Lücke: Es gibt in allen Bereichen eine Verknappung. Alle Volumenpigmente haben einen hohen Bedarf. Lieferprobleme sind überall zu sehen, nicht nur bei uns. Das Preisniveau geht hoch. Dies ist mit dem Nachholeffekt von 2020 zu erklären. Dieser Trend wird sich vorerst auch nicht ändern. Die Segmente Dispersionsfarben und Bauindustrie, zum Beispiel, waren ziemlich stark in 2020.
In diesem Jahr sind die Zahlen zwar leicht rückgängig, aber immer noch stark und über dem Niveau von vor Corona. Eine ganz wesentliche Aufgabe in den vergangen und den zukünftigen Monaten ist die Abschätzung des tatsächlichen Bedarfes. Welche Rolle spielen die höher werden Preise bei der Bedarfssituation? Sind diese Bedarfssteigerungen nachhaltig oder nur der Nachholeffekt?

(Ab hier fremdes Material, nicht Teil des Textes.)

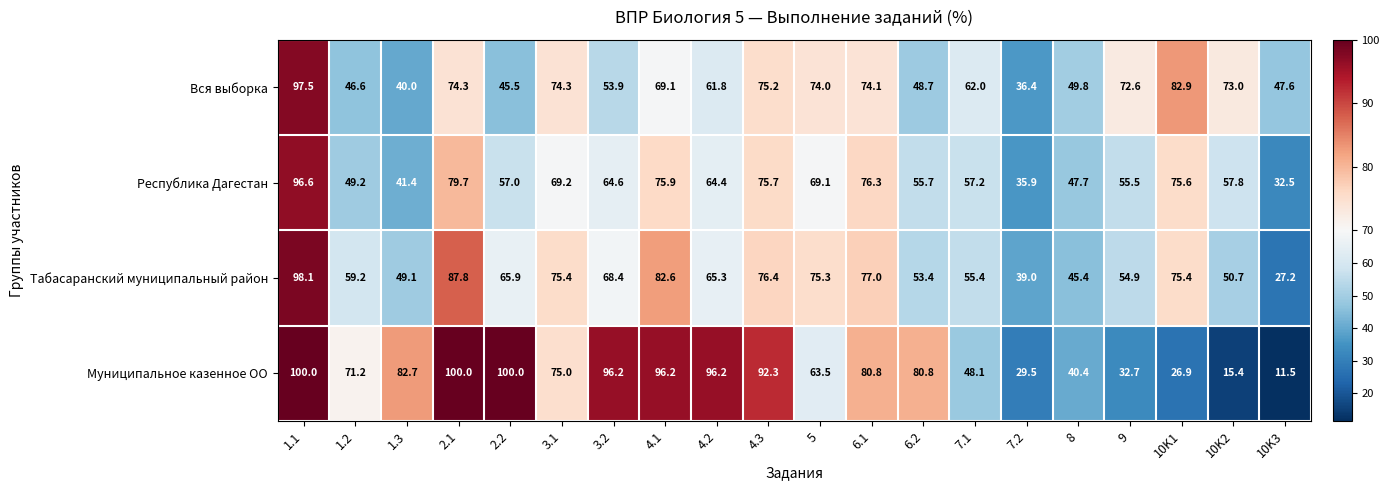

What is the difference between the maximum and second lowest values in the Муниципальное казенное ОО series?

84.6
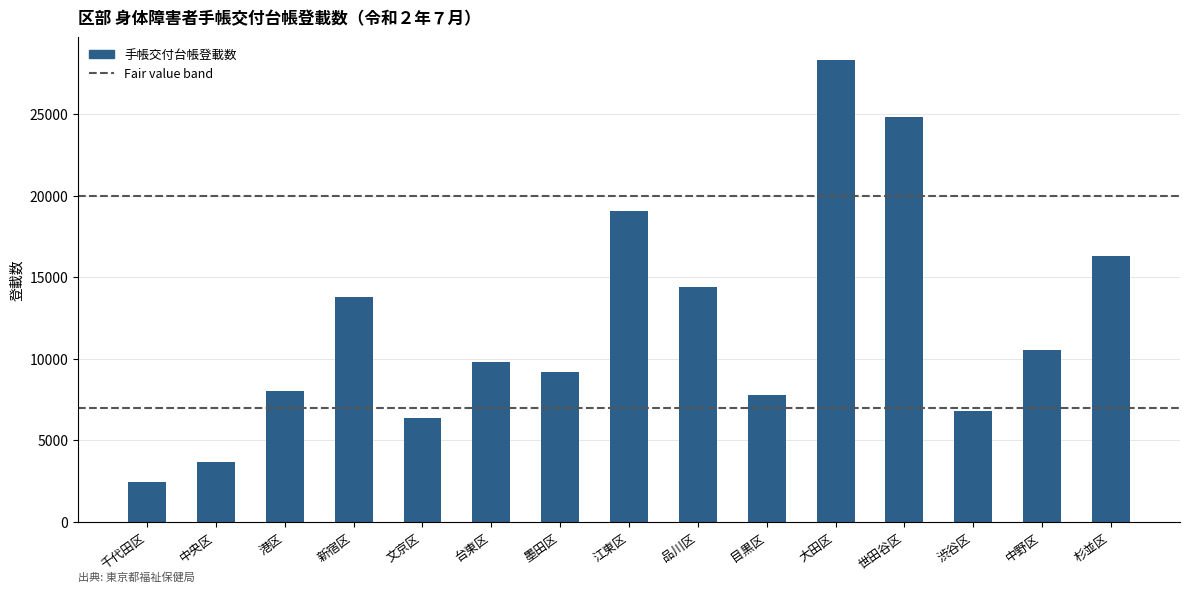

Reading right to left, transcribe all the data shown in this chart.

16265	10509	6770	24834	28293	7758	14408	19047	9177	9805	6354	13796	8004	3671	2422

Obwohl der Dezember meist schwächer ist, sehen wir aber selbst da schon deutlich mehr Bedarf als in den Vorjahren. Im Laufe von 2022 sollte sich das Level nivellieren, sofern keine weiteren Krisen aufkommen.
Wo sehen Sie Potenziale für Ihre Aktivitäten?
Lücke: Wir sind flexibel als Mittelstand. Wie zuvor angesprochen bilden die kleineren Produkte für uns Potenziale. Aber auch den Green Deal sehe ich als Chance für uns. In erster Linie bedeuten solche Regularien zwar Kosten für die Branche, wichtig ist aber zu schauen, inwiefern diese uns auch Wettbewerbsvorteile sichern können. Klimaneutralität ist ebenso ein großes Thema und gehört dort mit rein.
Bei der Digitalisierung ist auch noch viel Luft nach oben in der Branche. Auch wir generieren viele Daten, die wir sinnvoll nutzen müssen. Durch unser Technikum kommen sicherlich noch weitere Daten hinzu. Maschinen müssen daher besser mit Prozessen abgestimmt und vernetzt werden. Wir nutzen zwar schon seit mehreren Jahren ein modernes Prozessleitsystem, doch wurde die Priorität meist nicht auf die genaue Analyse der entstandenen Daten gelegt. Eine weitere Frage stellt sich auch im Hinblick auf den Umgang mit den digitalen Plattformen. Betreiben wir diese nur aus Interesse oder ist das ein Wettbewerb, den wir annehmen? Hier bieten sich sicherlich noch erhebliche Potenziale für uns und die gesamte Branche.